Not all of Price’s Country Party
tendencies spoke quite so fundamentally to the very foundations of contemporary
British statehood, of course. Some, while nonetheless appearing to confirm his
strong personal affinity for that 17th century political movement,
seemed comparatively to entail social rather than ideological preferences.
Moral reform, for example, though very much topic of concern for the original
17th-century country men, did not necessarily involve the same kind
of rejection of institutional innovation that arguably defined so much of the
Country Party program. Just so, while Price’s emphasis on personal discipline
as a guarantor of liberty very much paralleled his predecessors’ ardent
moralizing, it, too, seemed to embody an ancillary rather than fundamental
concern. Price’s interest, after all, had to do with the nature of civil
liberty, as the title of his treatise made perfectly clear. What he referred to
as “moral liberty” was certainly a matter of consequence to him – or else he
would not have mentioned it at all – but not to the degree that he seemed
inclined to discuss it at length. That being said, the observations he did
offer are worth exploring all the same.
Consider, for example, Price’s
characterization of passion as being a kind of despotism from which the
individual must struggle to escape if they wish to be truly free.

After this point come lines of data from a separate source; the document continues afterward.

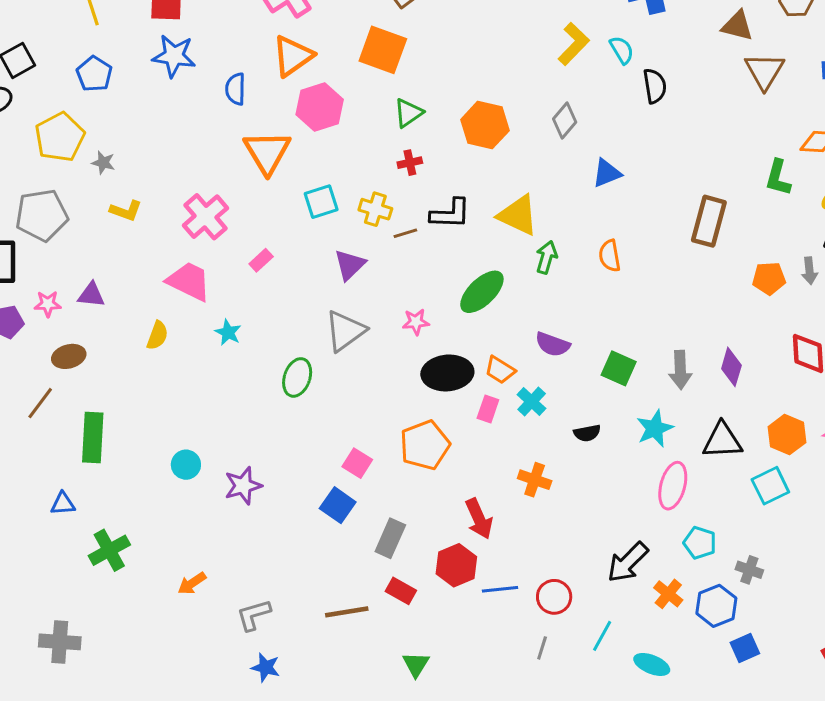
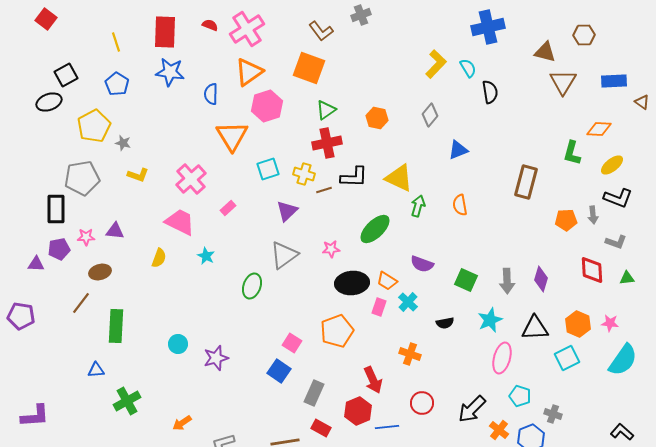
orange hexagon: (485, 125) -> (377, 118), size x0.7
red cross: (410, 163) -> (327, 143), size x1.8
red circle: (554, 597) -> (422, 403), moved

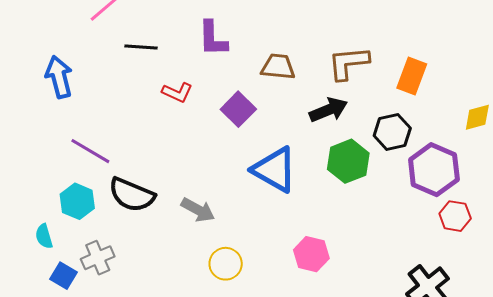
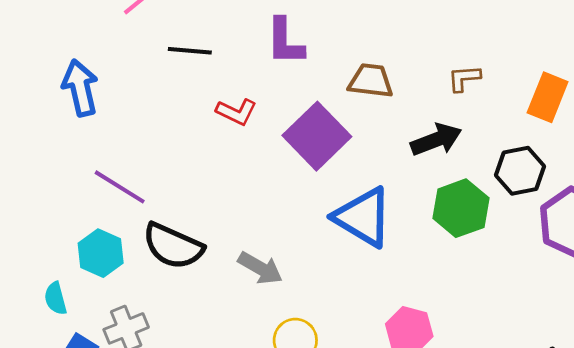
brown L-shape: (348, 63) -> (464, 78), size x0.6
purple square: (238, 109) -> (317, 136), size x1.4

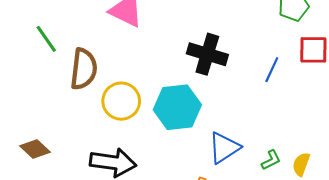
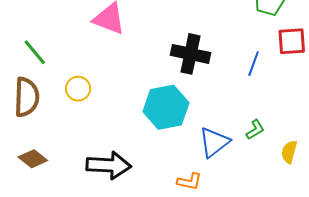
brown semicircle: (84, 69) -> (27, 97), moved
yellow circle: (121, 101) -> (78, 89), moved, size x0.7
green L-shape: (271, 160) -> (255, 130), moved

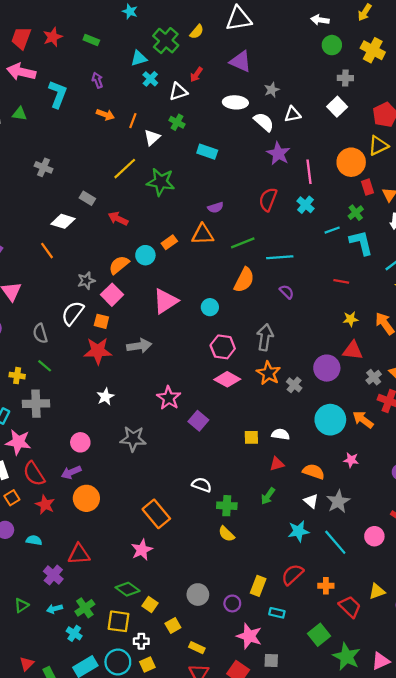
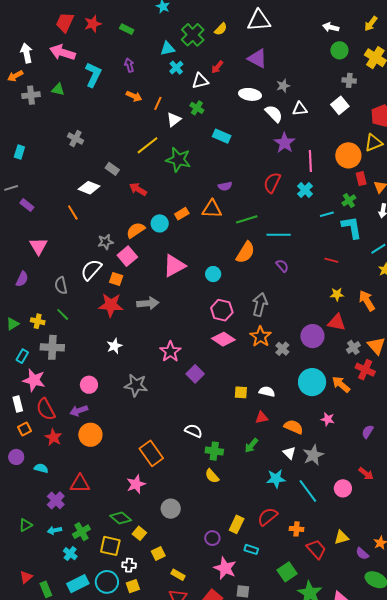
gray circle: (198, 595) -> (171, 509), moved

Having
already explained to his readers at the beginning of Part I, Section I that the
fundamental concept of liberty embodied individual freedom from being acted upon
by a force or forces that said individual cannot control, Price proceeded to
affirm that, “He whose perceptions of moral obligation are controuled by his
passions has lost his Moral Liberty;
and the most common language applied to him is, that he wants Self-government.” While this might
strike the modern reader as something of a non-sequitur in the context of a
discussion about the nature of liberty in a political society – individual
autonomy being most often threatened in such cases by an outside force – the
rationale underlying Price’s association of moral freedom with civil freedom is
not so difficult to discern. Liberty, as defined in the text of Observations, was as much a means as an
end, with its moral dimension acting as strongly upon the state of human
civilization as its physical, civil, or religious aspects. Free, in short, was
better than unfree, and it was worth nurturing the former regardless of the
nature of the forces that stood to restrain it.